As important deadlines drew near, state election websites in two presidential battlegrounds have crashed in recent days, leaving voters unable to access online services.
Pennsylvania's site was down over the weekend, and Florida's online system seized up on Monday, the state's registration deadline. Both sites have since been restored, and Florida on Tuesday allowed people to continue signing up to vote until 7 p.m. (Pennsylvanians have another two weeks to register.)
Because the vote totals in both are expected to be extremely close, and because Florida (with 29 electoral votes) and Pennsylvania (with 20) will be central to deciding the presidency, they have seen as much litigation (filed by both parties) and scrutiny from voting rights groups as any state.
Florida's GOP secretary of state, Laurel Lee, tweeted Monday evening that due to a high volume of traffic on the voter registration website, users had been experiencing delays for about 15 minutes. Toward of the end of the day, the site was accessed by an unprecedented 1.1 million users every hour, she said.
But voting rights advocates were quick to point out that this is not the first time the state's online election systems have failed at a critical time. It also happened on the last day to register for the 2018 midterm election.
This time, Juan Peñalosa, executive director of the state Democratic Party, suggested without evidence that the system had been taken down on purpose, tweeting that the Florida GOP's "suppression machine is in full effect."
But Republican Gov. Ron DeSantis signed off on the announcement that the online and by- mail registration deadline had been extended a day.
Pennsylvania's site was down most of the weekend, with officials reporting services were restored Monday morning. Democratoc Secretary of State Kathy Boockvar blamed the outage on an equipment failure at a data center. She said there was no evidence of malicious interference and no data had been lost.

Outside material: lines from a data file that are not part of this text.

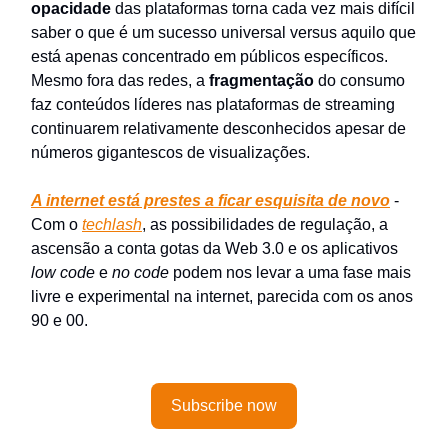
opacidade
das plataformas torna cada vez mais difícil
saber o que é um sucesso universal versus aquilo que
está apenas concentrado em públicos específicos.
Mesmo fora das redes, a
fragmentação
do consumo
faz conteúdos líderes nas plataformas de streaming
continuarem relativamente desconhecidos apesar de
números gigantescos de visualizações.
A internet está prestes a ficar esquisita de novo
-
Com o
techlash
, as possibilidades de regulação, a
ascensão a conta gotas da Web 3.0 e os aplicativos
low code
e
no code
podem nos levar a uma fase mais
livre e experimental na internet, parecida com os anos
90 e 00.
Subscribe now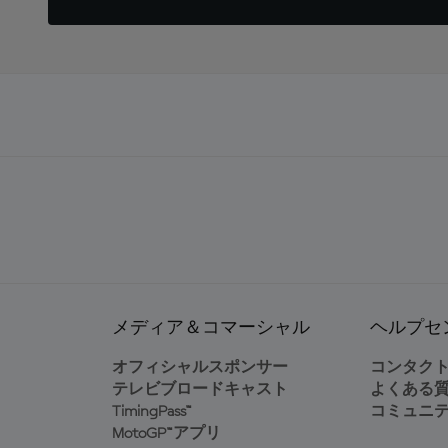
メディア＆コマーシャル
ヘルプセ
オフィシャルスポンサー
コンタク
テレビブロードキャスト
よくある
TimingPass™
コミュニ
MotoGP™アプリ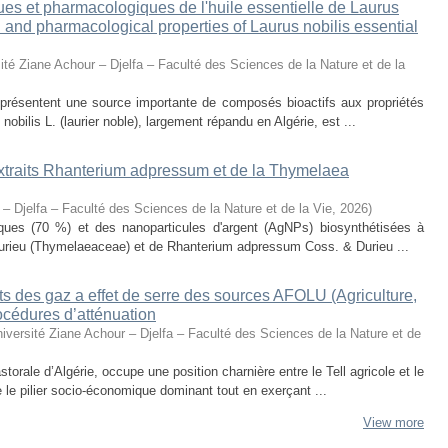
ues et pharmacologiques de l'huile essentielle de Laurus
al and pharmacological properties of Laurus nobilis essential
ité Ziane Achour – Djelfa – Faculté des Sciences de la Nature et de la
eprésentent une source importante de composés bioactifs aux propriétés
obilis L. (laurier noble), largement répandu en Algérie, est ...
 extraits Rhanterium adpressum et de la Thymelaea
 – Djelfa – Faculté des Sciences de la Nature et de la Vie
,
2026
)
oliques (70 %) et des nanoparticules d'argent (AgNPs) biosynthétisées à
urieu (Thymelaeaceae) et de Rhanterium adpressum Coss. & Durieu ...
s des gaz a effet de serre des sources AFOLU (Agriculture,
océdures d’atténuation
iversité Ziane Achour – Djelfa – Faculté des Sciences de la Nature et de
torale d’Algérie, occupe une position charnière entre le Tell agricole et le
e le pilier socio-économique dominant tout en exerçant ...
View more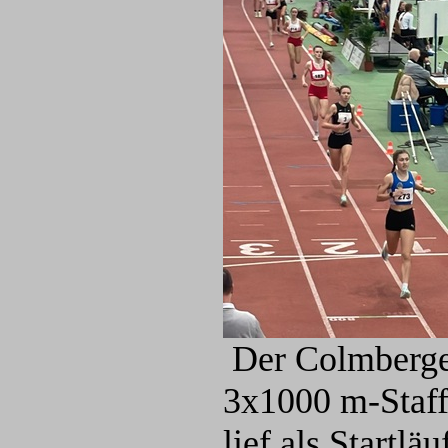
Der Colmberger
3x1000 m-Staff
lief als Startl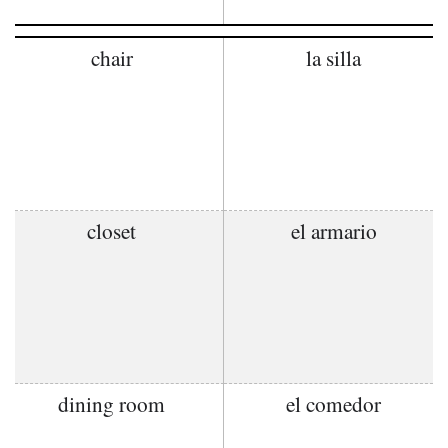
chair
la silla
closet
el armario
dining room
el comedor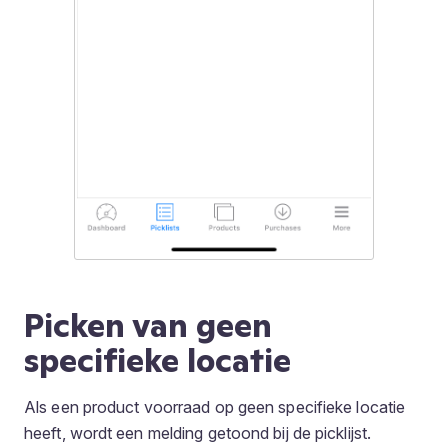
Picken van geen
specifieke locatie
Als een product voorraad op geen specifieke locatie
heeft, wordt een melding getoond bij de picklijst.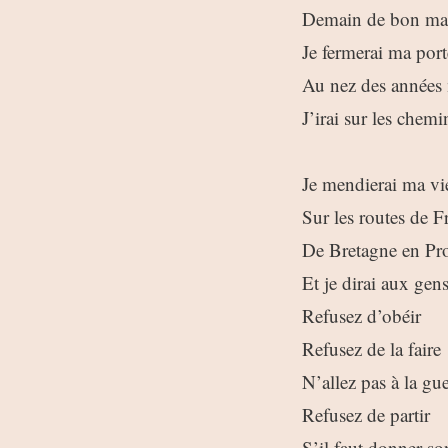
Demain de bon ma
Je fermerai ma port
Au nez des années
J’irai sur les chemi
Je mendierai ma vi
Sur les routes de F
De Bretagne en Pr
Et je dirai aux gens
Refusez d’obéir
Refusez de la faire
N’allez pas à la gu
Refusez de partir
S’il faut donner so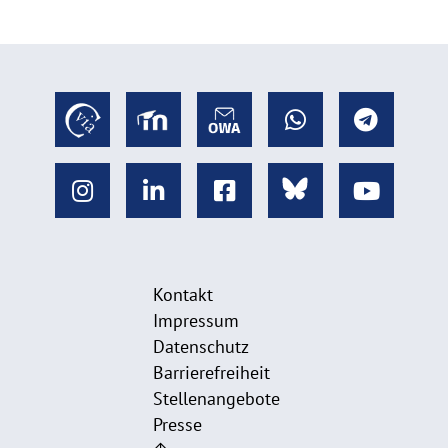
Kontakt
Impressum
Datenschutz
Barrierefreiheit
Stellenangebote
Presse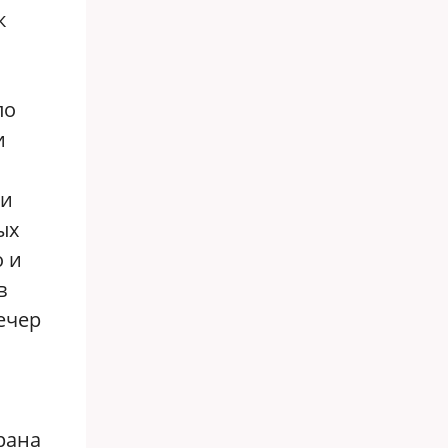
к
ло
и
ти
ых
о и
в
вечер
рана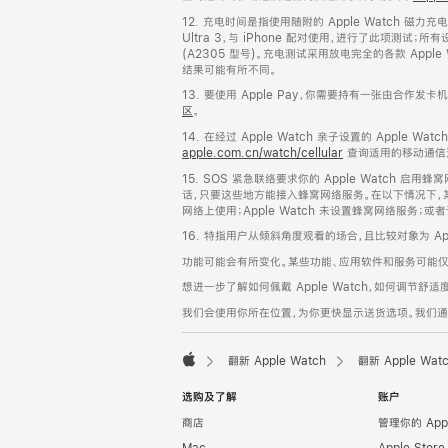
12. 充电时间是指使用随附的 Apple Watch 磁力充电
Ultra 3，与 iPhone 配对使用，进行了此项测试；所有
(A2305 型号)。充电测试采用放电完全的各款 App
结果可能有所不同。
13. 要使用 Apple Pay，你需要持有一张由合作发
区
。
14. 在经过 Apple Watch 亲子设置的 Apple 
apple.com.cn/watch/cellular
查询适用的移动通信
15. SOS 紧急联络要求你的 Apple Watch 
话，只要这些地方能接入蜂窝网络服务。在以下情况下，某些蜂窝
网络上使用；Apple Watch 未设置蜂窝网络服务；
16. 特指用户从倾斜角度观看的场合，且比较对象为 Apple Wat
功能可能会有所变化。某些功能、应用软件和服务可能
想进一步了解如何佩戴 Apple Watch，如何调节
我们会使用你所在位置，为你更快显示送货选项。我们通过你
翻新 Apple Watch
翻新 Apple Wa
Apple
选购及了解
账户
商店
管理你的 App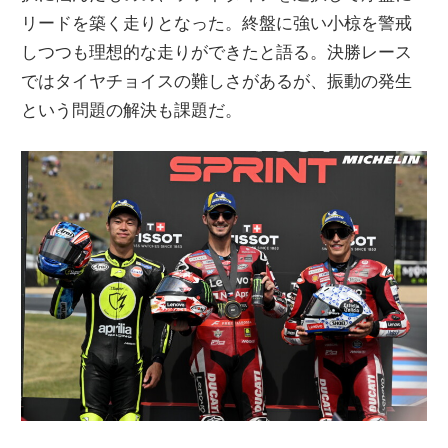
リードを築く走りとなった。終盤に強い小椋を警戒
ニ
しつつも理想的な走りができたと語る。決勝レース
ではタイヤチョイスの難しさがあるが、振動の発生
ュ
という問題の解決も課題だ。
ー
ス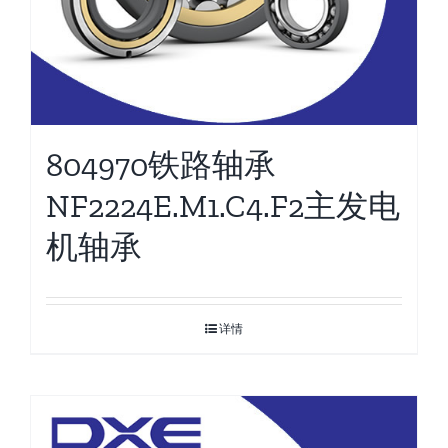
804970铁路轴承
NF2224E.M1.C4.F2主发电
机轴承
详情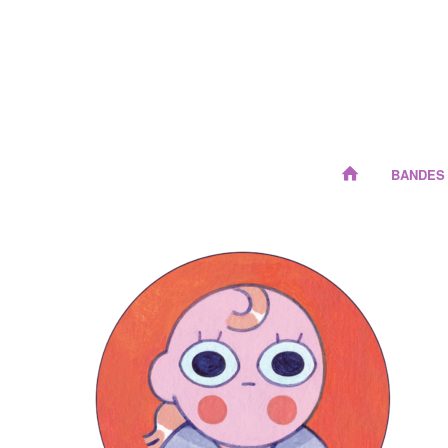
BANDES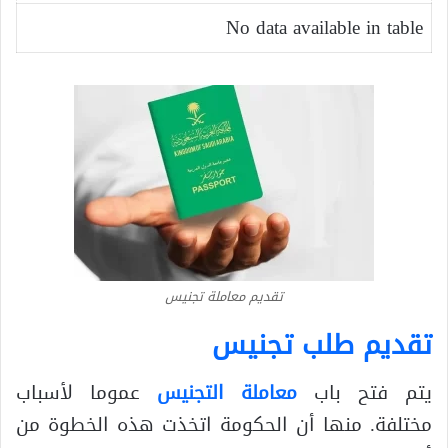
No data available in table
تقديم معاملة تجنيس
تقديم طلب تجنيس
يتم فتح باب
معاملة التجنيس
عموما لأسباب
مختلفة. منها أن الحكومة اتخذت هذه الخطوة من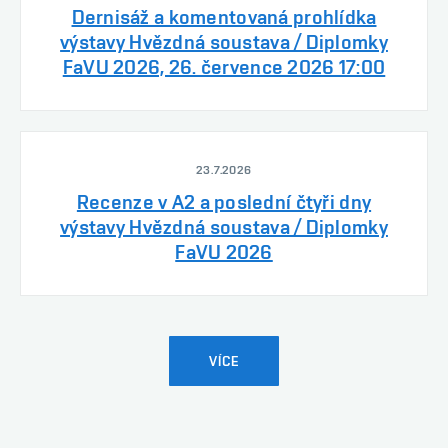
Dernisáž a komentovaná prohlídka
výstavy Hvězdná soustava / Diplomky
FaVU 2026, 26. července 2026 17:00
23.7.2026
Recenze v A2 a poslední čtyři dny
výstavy Hvězdná soustava / Diplomky
FaVU 2026
VÍCE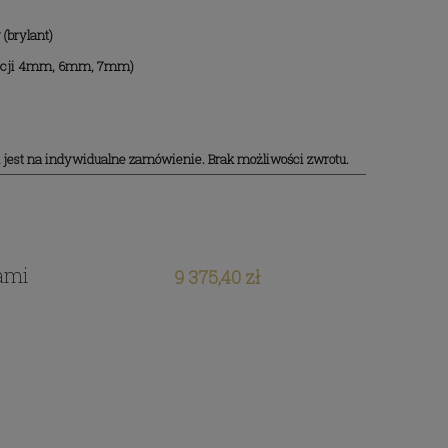
(brylant)
pcji 4mm, 6mm, 7mm)
n jest na indywidualne zamówienie. Brak możliwości zwrotu.
tami
9 375,40 zł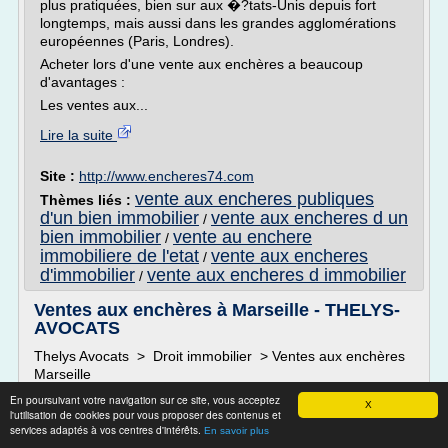
plus pratiquées, bien sur aux �?tats-Unis depuis fort
longtemps, mais aussi dans les grandes agglomérations
européennes (Paris, Londres).
Acheter lors d'une vente aux enchères a beaucoup
d'avantages :
Les ventes aux...
Lire la suite
Site :
http://www.encheres74.com
vente aux encheres publiques
Thèmes liés :
d'un bien immobilier
vente aux encheres d un
/
bien immobilier
vente au enchere
/
immobiliere de l'etat
vente aux encheres
/
d'immobilier
vente aux encheres d immobilier
/
Ventes aux enchères à Marseille - THELYS-
AVOCATS
Thelys Avocats > Droit immobilier > Ventes aux enchères
Marseille
LES REGLES EN MATIERE DE VENTES AUX ENCHERES :
En poursuivant votre navigation sur ce site, vous acceptez
X
l'utilisation de cookies pour vous proposer des contenus et
L'audience adjudication est une audience publique que l'on
services adaptés à vos centres d'intérêts.
En savoir plus
appelle plus communément audience de ventes aux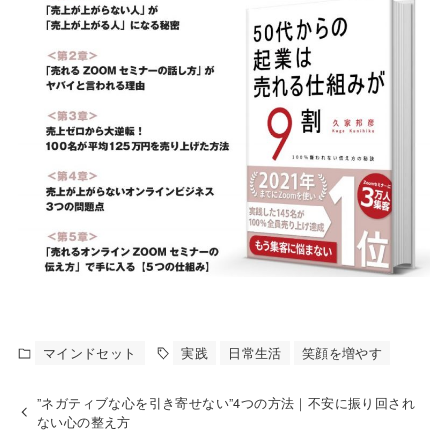
マインドセット
実践
日常生活
笑顔を増やす
”ネガティブな心を引き寄せない”4つの方法｜不安に振り回され
ない心の整え方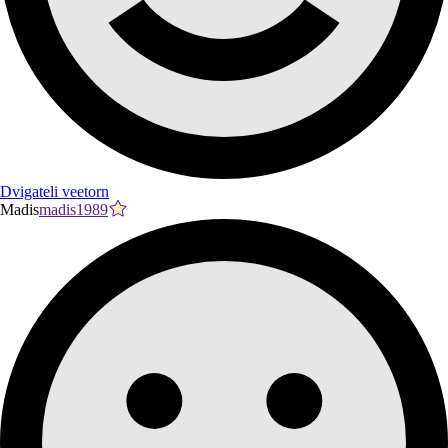
Dvigateli veetorn
Madis
madis1989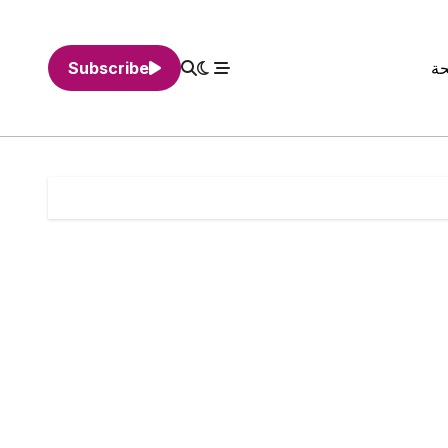
حة
Subscribe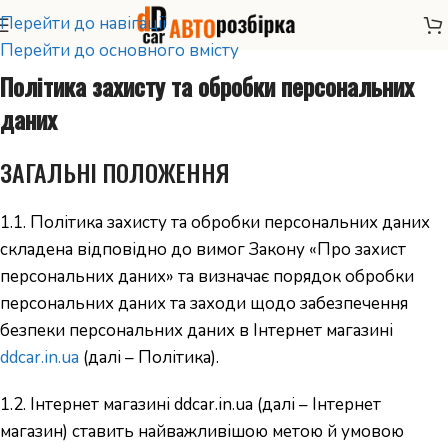
Перейти до навігації
Перейти до основного вмісту
Політика захисту та обробки персональних
даних
ЗАГАЛЬНІ ПОЛОЖЕННЯ
1.1. Політика захисту та обробки персональних даних
складена відповідно до вимог Закону «Про захист
персональних даних» та визначає порядок обробки
персональних даних та заходи щодо забезпечення
безпеки персональних даних в Інтернет магазині
ddcar.in.ua
(далі – Політика).
1.2. Інтернет магазині ddcar.in.ua (далі – Інтернет
магазин) ставить найважливішою метою й умовою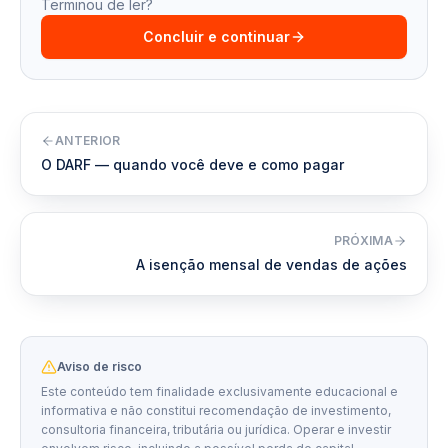
Terminou de ler?
Concluir e continuar
ANTERIOR
O DARF — quando você deve e como pagar
PRÓXIMA
A isenção mensal de vendas de ações
Aviso de risco
Este conteúdo tem finalidade exclusivamente educacional e
informativa e não constitui recomendação de investimento,
consultoria financeira, tributária ou jurídica. Operar e investir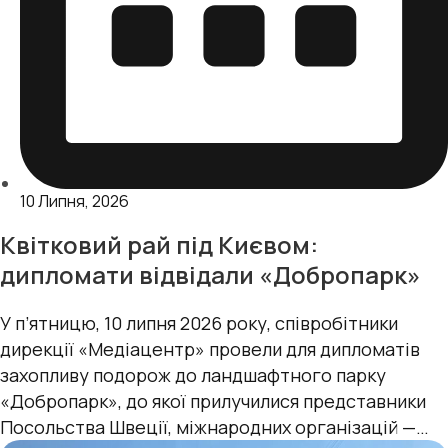
10 Липня, 2026
Квітковий рай під Києвом:
дипломати відвідали «Добропарк»
У п’ятницю, 10 липня 2026 року, cпівробітники
дирекції «Медіацентр» провели для дипломатів
захопливу подорож до ландшафтного парку
«Добропарк», до якої прилучилися представники
Посольства Швеції, міжнародних організацій —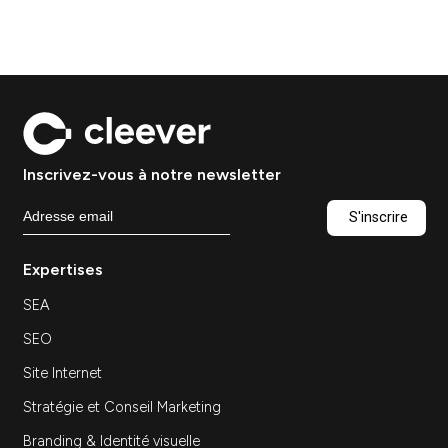
stratégie marketing
Stratégie
Ressources — Conseil marketing digital :
pourquoi externaliser sa stratégie marketing
Conseil marketing digital : pourquoi externaliser
sa stratégie marketing…
Découvrir
Agence marketing à Paris :
comment choisir le bon
partenaire digital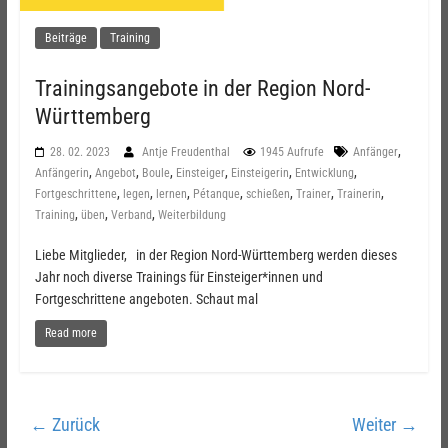
Beiträge
Training
Trainingsangebote in der Region Nord-
Württemberg
,
28. 02. 2023
Antje Freudenthal
1945 Aufrufe
Anfänger
,
,
,
,
,
,
Anfängerin
Angebot
Boule
Einsteiger
Einsteigerin
Entwicklung
,
,
,
,
,
,
,
Fortgeschrittene
legen
lernen
Pétanque
schießen
Trainer
Trainerin
,
,
,
Training
üben
Verband
Weiterbildung
Liebe Mitglieder, in der Region Nord-Württemberg werden dieses
Jahr noch diverse Trainings für Einsteiger*innen und
Fortgeschrittene angeboten. Schaut mal
Read more
← Zurück
Weiter →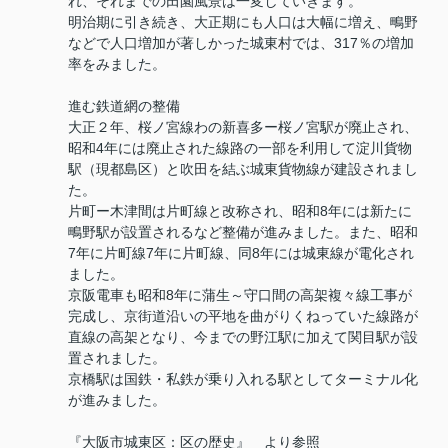
れ、それまでの田園風景は一変していきます。
明治期に引き続き、大正期にも人口は大幅に増え、鴫野
などで人口増加が著しかった城東村では、317％の増加
率をみました。
進む鉄道網の整備
大正２年、桜ノ宮線わの新喜多ー桜ノ宮駅が廃止され、
昭和4年には廃止された線路の一部を利用して淀川貨物
駅（現都島区）と吹田を結ぶ城東貨物線が建設されまし
た。
片町ー木津間は片町線と改称され、昭和8年には新たに
鴫野駅が設置されるなど整備が進みました。また、昭和
7年に片町線7年に片町線、同8年には城東線が電化され
ました。
京阪電車も昭和8年に蒲生～守口間の高架複々線工事が
完成し、京街道沿いの平地を曲がりくねっていた線路が
直線の高架となり、今までの野江駅に加えて関目駅が設
置されました。
京橋駅は国鉄・私鉄が乗り入れる駅としてターミナル化
が進みました。
『大阪市城東区：区の歴史』 より参照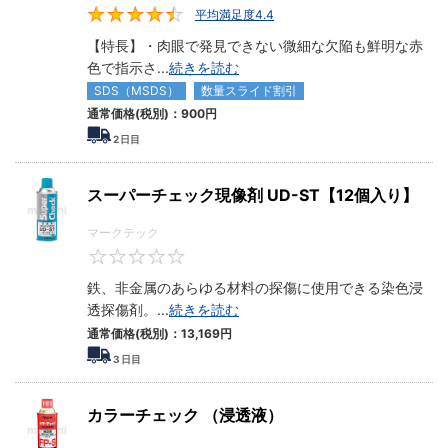
平均満足度4.4
4.4
【特長】・肉眼で発見できない微細な欠陥も鮮明な赤
色で指示さ
...
続きを読む
SDS（MSDS）
数量スライド割引
通常価格(税別)：
900円
2
日目
スーパーチェック現像剤 UD-ST【12個入り】
マークテック
0
鉄、非金属のあらゆる材料の探傷に使用できる染色浸
透探傷剤。
...
続きを読む
通常価格(税別)：
13,169円
3
日目
カラーチェック （浸透液）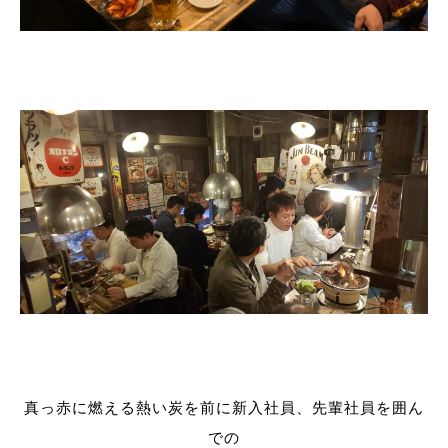
真っ赤に燃える熱い炭を前に新入社員、先輩社員を囲ん
での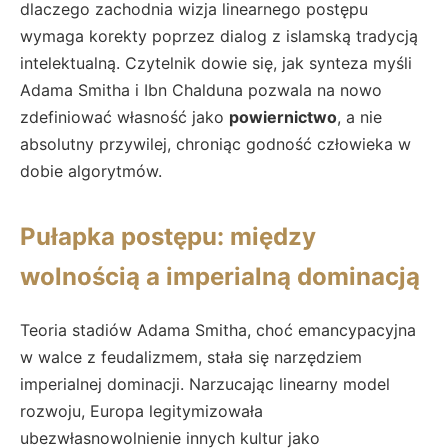
dlaczego zachodnia wizja linearnego postępu
wymaga korekty poprzez dialog z islamską tradycją
intelektualną. Czytelnik dowie się, jak synteza myśli
Adama Smitha i Ibn Chalduna pozwala na nowo
zdefiniować własność jako
powiernictwo
, a nie
absolutny przywilej, chroniąc godność człowieka w
dobie algorytmów.
Pułapka postępu: między
wolnością a imperialną dominacją
Teoria stadiów Adama Smitha, choć emancypacyjna
w walce z feudalizmem, stała się narzędziem
imperialnej dominacji. Narzucając linearny model
rozwoju, Europa legitymizowała
ubezwłasnowolnienie innych kultur jako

The deadline to register in Pennsylvania is Oct. 19, and voters have until Oct. 27 to request an absentee ballot. This is the first year with no-excuse mail voting in the state.
While all the online voter services, including registration and mail ballot applications, have been restored, other agencies, such as Human Services and the Liquor Control Board, are still experiencing problems. State officials said they are working with the contractor, Unisys, to fix any remaining issues.